Isometries of Hyperbolic Space

Thinking of 2-dimensional hyperbolic space in the Poincare Disk Model, (nonidentity, orientation preserving) isometries fall into three categories: hyperbolic, parabolic, or elliptic - depending on the number of fixed points and whether the fixed point(s) lie on the boundary of H^2 or in the space itself. Our goal here is to visualize the space of all such isometries, and understand how each of these three categories live in that space. 

Hyperbolic Isometries

Hyperbolic isometries have exactly 2 fixed points both on the boundary of H^2. To completely determine one such isometry, one needs three piece of information: repelling fixed boundary point, attracting fixed boundary point, the translation amount along the geodesic joining these points. So topologically, this is a subset of S^1 x S^1 x R+.  As the translation amount gets closer to 0, all the isometries get closer to the identity. Moreover, the boundary points must be distinct, so the diagonal of S^1 x S^1 is missing.
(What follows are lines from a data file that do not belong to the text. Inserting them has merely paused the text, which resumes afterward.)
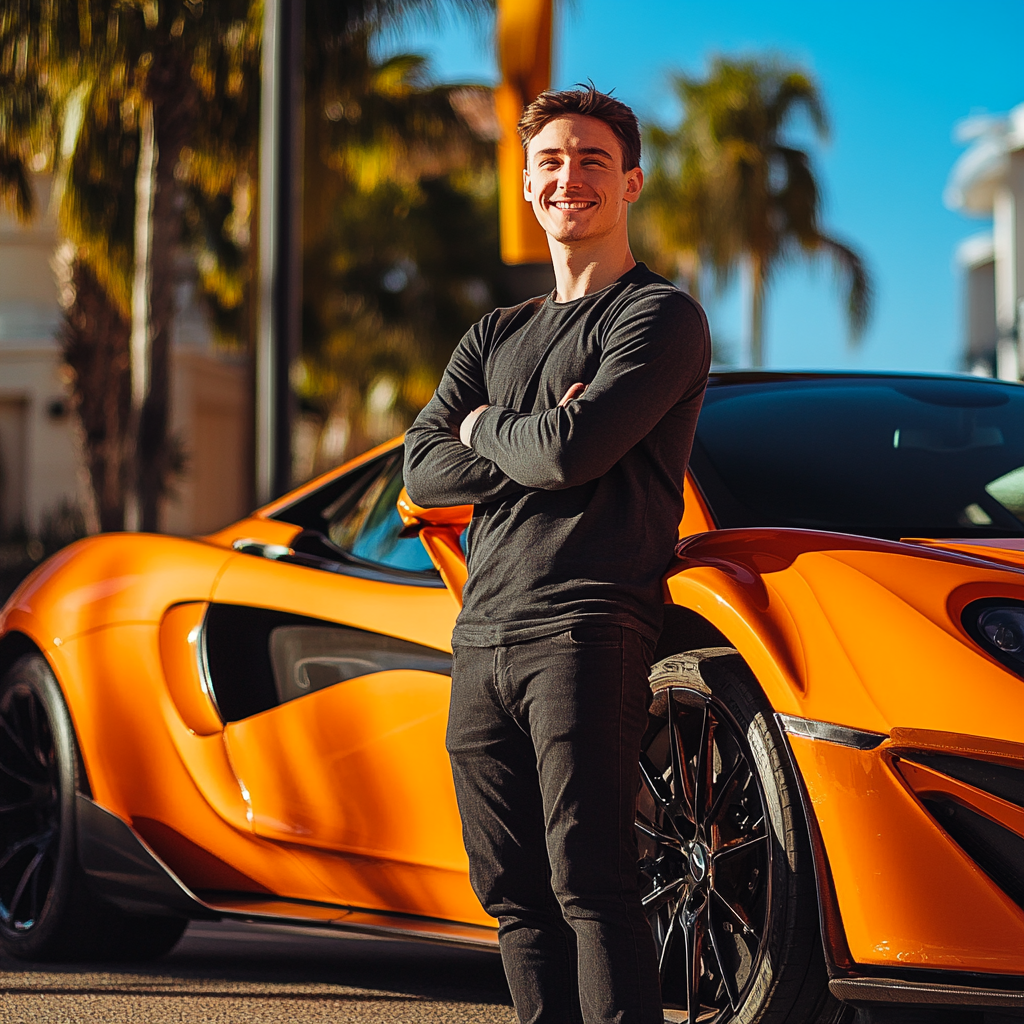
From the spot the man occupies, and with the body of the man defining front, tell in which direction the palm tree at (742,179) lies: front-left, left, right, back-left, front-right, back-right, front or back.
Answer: back-right

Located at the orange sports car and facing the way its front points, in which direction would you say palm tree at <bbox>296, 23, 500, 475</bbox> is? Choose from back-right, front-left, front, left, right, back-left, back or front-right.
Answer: back-left

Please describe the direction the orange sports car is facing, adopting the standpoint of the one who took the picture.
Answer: facing the viewer and to the right of the viewer

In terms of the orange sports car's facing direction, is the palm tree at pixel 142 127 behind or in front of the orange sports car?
behind

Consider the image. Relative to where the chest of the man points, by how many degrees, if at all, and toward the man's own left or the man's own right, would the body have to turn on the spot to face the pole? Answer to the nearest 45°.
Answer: approximately 135° to the man's own right

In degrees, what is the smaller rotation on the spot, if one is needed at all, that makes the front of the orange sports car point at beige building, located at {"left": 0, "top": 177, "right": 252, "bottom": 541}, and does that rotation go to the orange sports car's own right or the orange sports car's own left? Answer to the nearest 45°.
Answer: approximately 135° to the orange sports car's own left

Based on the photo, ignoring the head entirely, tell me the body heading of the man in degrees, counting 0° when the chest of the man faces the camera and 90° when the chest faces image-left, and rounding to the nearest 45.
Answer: approximately 45°

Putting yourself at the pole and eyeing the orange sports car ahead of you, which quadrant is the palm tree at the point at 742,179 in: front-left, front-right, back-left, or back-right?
back-left

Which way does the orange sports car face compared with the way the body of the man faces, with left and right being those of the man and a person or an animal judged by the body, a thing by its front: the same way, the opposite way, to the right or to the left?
to the left

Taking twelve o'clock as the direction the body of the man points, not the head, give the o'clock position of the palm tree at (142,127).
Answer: The palm tree is roughly at 4 o'clock from the man.

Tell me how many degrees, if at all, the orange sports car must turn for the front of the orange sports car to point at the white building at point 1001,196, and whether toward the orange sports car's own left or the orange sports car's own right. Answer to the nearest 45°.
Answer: approximately 135° to the orange sports car's own left

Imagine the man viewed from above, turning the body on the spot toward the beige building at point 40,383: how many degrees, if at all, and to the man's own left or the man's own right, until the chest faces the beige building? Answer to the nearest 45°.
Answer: approximately 135° to the man's own right
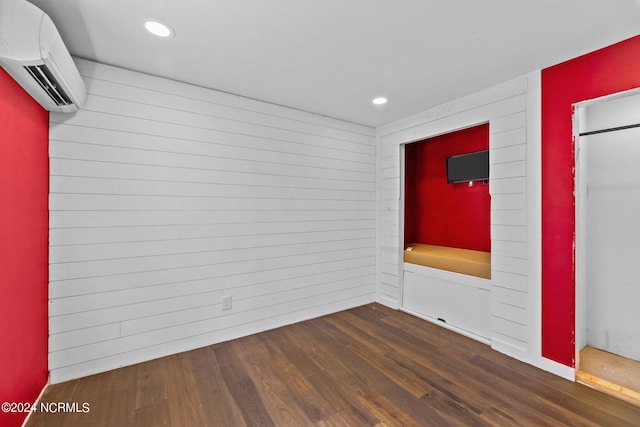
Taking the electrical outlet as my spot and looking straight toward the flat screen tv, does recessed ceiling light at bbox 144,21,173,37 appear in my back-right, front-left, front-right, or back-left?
back-right

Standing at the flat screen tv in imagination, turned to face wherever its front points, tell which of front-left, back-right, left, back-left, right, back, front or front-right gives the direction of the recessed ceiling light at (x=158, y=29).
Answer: front

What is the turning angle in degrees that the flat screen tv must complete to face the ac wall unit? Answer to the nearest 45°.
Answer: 0° — it already faces it

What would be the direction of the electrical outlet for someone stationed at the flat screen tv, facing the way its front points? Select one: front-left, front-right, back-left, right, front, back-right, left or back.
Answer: front

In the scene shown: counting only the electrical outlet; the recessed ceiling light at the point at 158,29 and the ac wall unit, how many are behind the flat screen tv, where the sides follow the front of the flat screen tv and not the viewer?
0

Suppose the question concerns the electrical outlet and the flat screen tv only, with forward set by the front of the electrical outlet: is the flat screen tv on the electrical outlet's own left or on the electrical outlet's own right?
on the electrical outlet's own left

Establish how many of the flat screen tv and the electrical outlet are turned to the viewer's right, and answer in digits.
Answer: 0

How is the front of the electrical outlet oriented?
toward the camera

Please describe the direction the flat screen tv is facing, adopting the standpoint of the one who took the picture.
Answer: facing the viewer and to the left of the viewer
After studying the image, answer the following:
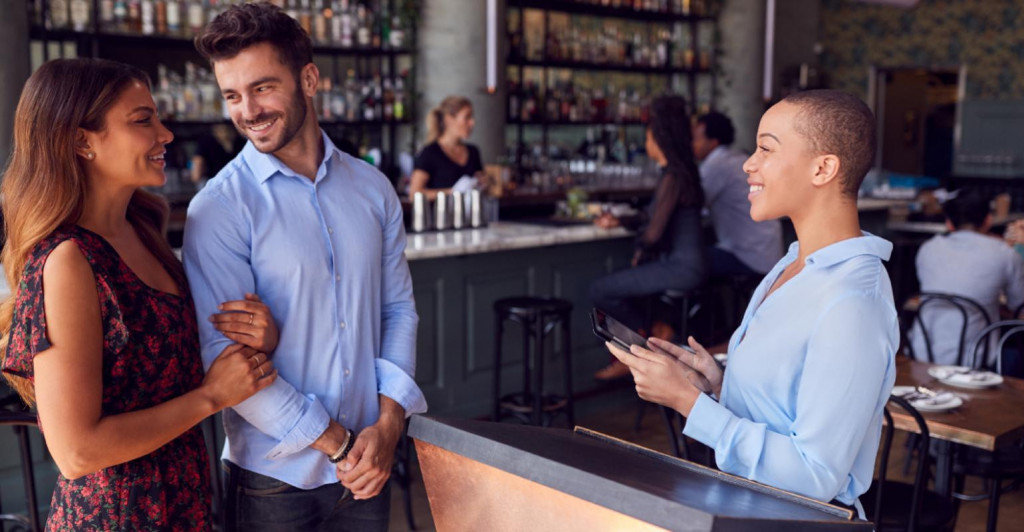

Another detail to notice is any two hyperbolic isometries with the same translation amount are conjugate to each other (conjugate by the appropriate rotation about the origin). Topologically, one such conjugacy class is  a torus minus the diagonal. Cutting open the torus along the diagonal yields a cylinder.  After some thought, we really should cut open along the diagonal and stretch the space into a cylinder, since isometries on opposite sides of the diagonal should not be "near" each other at all. 

Parabolic Isometries

Parabolic isometries have exactly 1 fixed point on the boundary of H^2. To completely determine one such isometry, one needs two pieces of information: fixed boundary point, and amount of translation along horocycles tangent to that point. The latter can be any nonzero real number (some care must be taken to make this a well defined value for any parabolic). As the translation amount gets close to zero, the isometries get closer to the identity.  Note that any two parabolics are conjugate to each other.


Elliptics Isometries

Elliptic isometries have a single fixed point in the space H^2 itself.  These are determined by the fixed point and the amount of rotation around this fixed point (again, some care must be taken to make this rotation value well defined). As the rotation amount nears 0 or 2pi, the isometry gets close to the identity. Hence we have this interior of a croissant shapes worth of isometries. Elliptics are conjugate if they have the same rotation amount (conjugate by a hyperbolic taking old fixed point to new fixed point). Hence a conjugacy class here looks topologically like an open disk. 


How do these glue together?

In order for a path of hyperbolic isometries to converge to a parabolic, one needs the distance between the fixed points to be getting smaller. There are two ways this could happen, depending on the orientation of the attracting vs. repelling fixed points. However, if the translation amount of the hyperbolic isometries in the path is not also going to zero, the isometries aren't converging to anything. One needs both the translation amount along the fixed geodesic AND the distance between the fixed points to be going to zero in order to converge to a parabolic isometry. The rate at which these two are converging to zero determines the amount of translation in the resulting parabolic. Hence a rainbow shaped cylinder drawn here is NOT a conjugacy class, but a set of hyperbolics converging to a set of parabolics with + or - the same translation amount. The boundary of a hyperbolic conjugacy class is on the boundary of the entire space.

There is a similar story for how the elliptics glue onto the parabolics. A path of elliptic isometries only converges to a parabolic only if the interior fixed point  is converging to a point on the boundary, AND the amount of rotation is converging to zero. The rate at which this happens determines the translation amount of the resulting parabolic. Since we've drawn the hyperbolics glueing onto the outside of the parabolic cones, we can visualize the elliptics glueing onto the inside. There is a similar note of caution about the conjugacy classes here. A conjugacy class of elliptics has boundary on the boundary of the entire space, as well. 

We can redraw the picture on the right as the interior of a torus!